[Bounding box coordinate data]
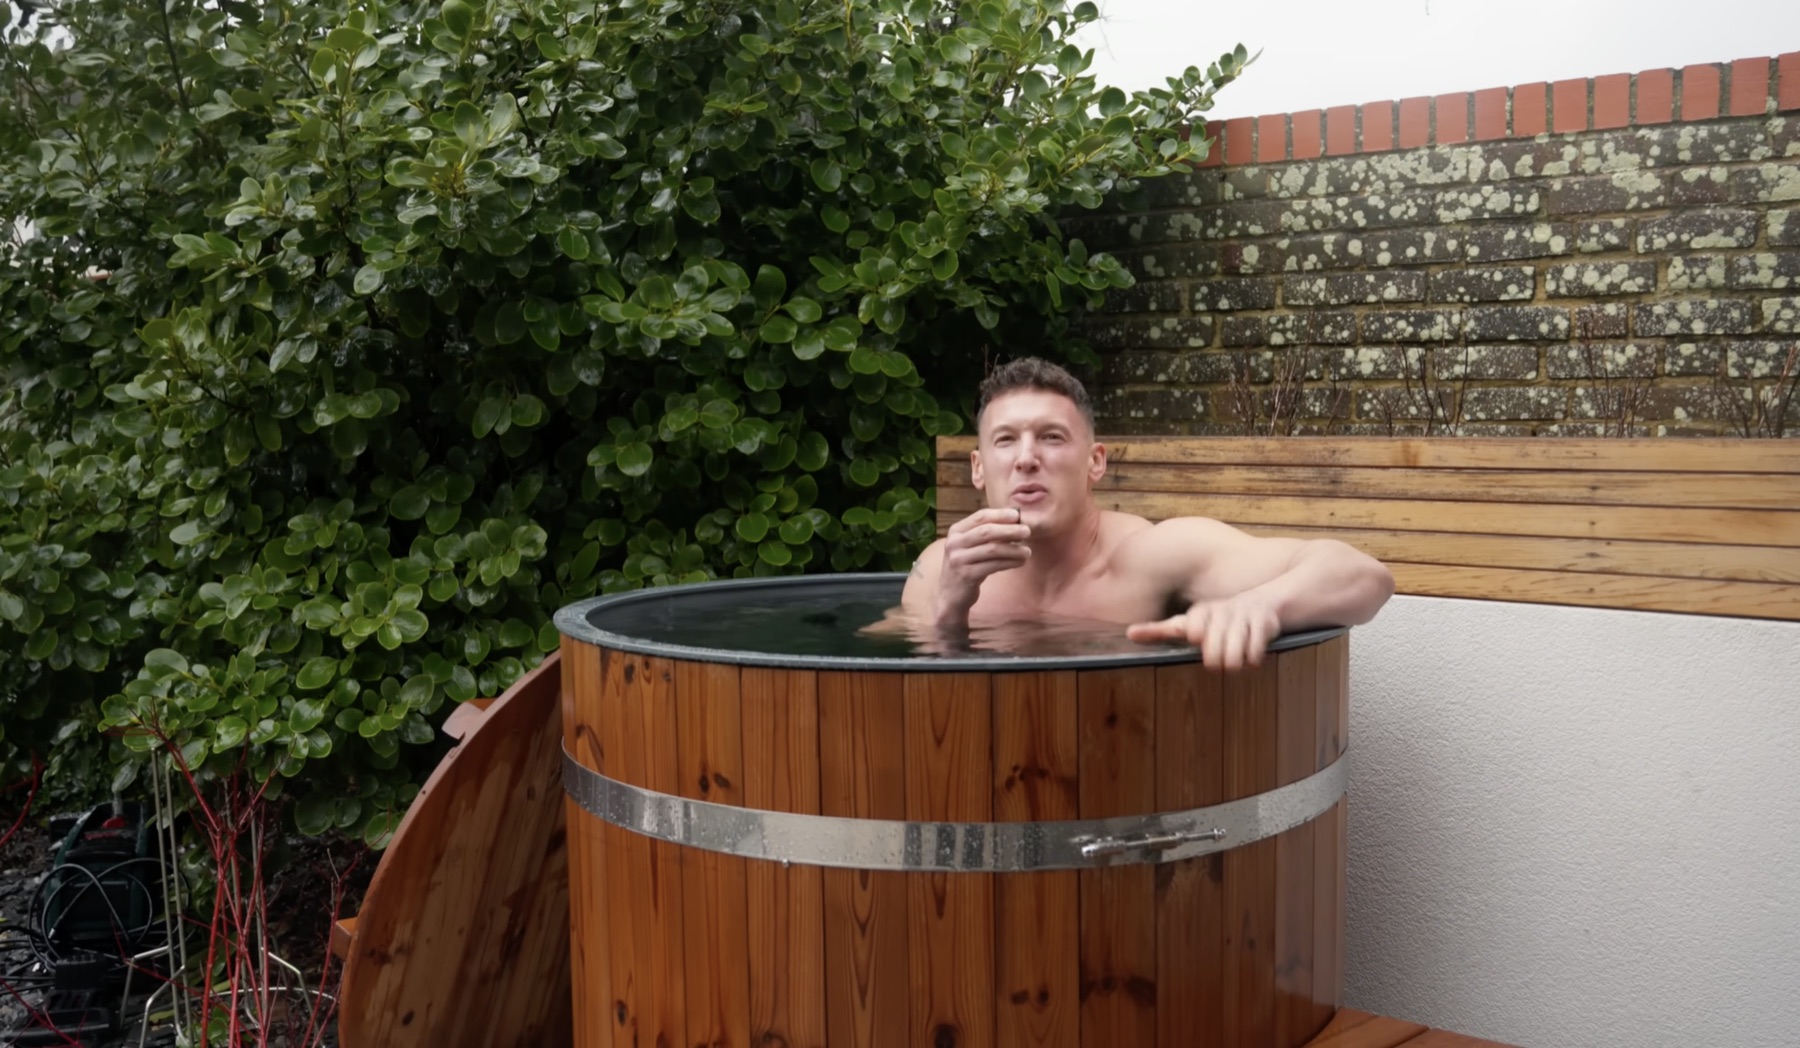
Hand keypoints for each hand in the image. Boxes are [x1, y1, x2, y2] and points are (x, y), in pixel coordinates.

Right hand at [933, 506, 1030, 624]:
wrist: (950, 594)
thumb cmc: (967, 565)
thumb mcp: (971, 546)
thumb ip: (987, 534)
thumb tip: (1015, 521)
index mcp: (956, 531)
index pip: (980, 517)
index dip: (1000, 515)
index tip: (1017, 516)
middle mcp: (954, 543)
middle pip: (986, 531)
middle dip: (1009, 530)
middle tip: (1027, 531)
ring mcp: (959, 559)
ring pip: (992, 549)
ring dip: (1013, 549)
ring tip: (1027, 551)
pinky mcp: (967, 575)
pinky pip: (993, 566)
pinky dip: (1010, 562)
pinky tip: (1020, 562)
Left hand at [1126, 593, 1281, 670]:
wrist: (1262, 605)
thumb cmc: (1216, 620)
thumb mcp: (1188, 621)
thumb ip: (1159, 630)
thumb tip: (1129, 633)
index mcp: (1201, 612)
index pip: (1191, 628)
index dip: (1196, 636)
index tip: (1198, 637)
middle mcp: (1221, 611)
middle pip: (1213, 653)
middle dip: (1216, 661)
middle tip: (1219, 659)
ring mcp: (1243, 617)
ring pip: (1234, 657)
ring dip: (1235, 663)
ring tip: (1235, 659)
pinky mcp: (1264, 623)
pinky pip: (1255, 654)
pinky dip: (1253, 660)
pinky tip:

→ **TASK DIRECTIONS**
Begin at the first line of the entries above and return each line exactly, stopping after the line that contains "index mcp: (956, 531)". Pictures do not belong in the copy.

→ **ANSWER TO THE EXERCISE**
Hand keypoints for each hand in the image. Boxes are [x1, y1, x2, y2] and points are (x, y), in pixel coordinates.

Right hand at [933, 506, 1030, 624]:
wrist: (950, 594)
thumb cmc: (967, 565)
thumb mcp: (971, 546)
thumb ip: (987, 534)
thumb tip: (1015, 521)
index mcp: (956, 531)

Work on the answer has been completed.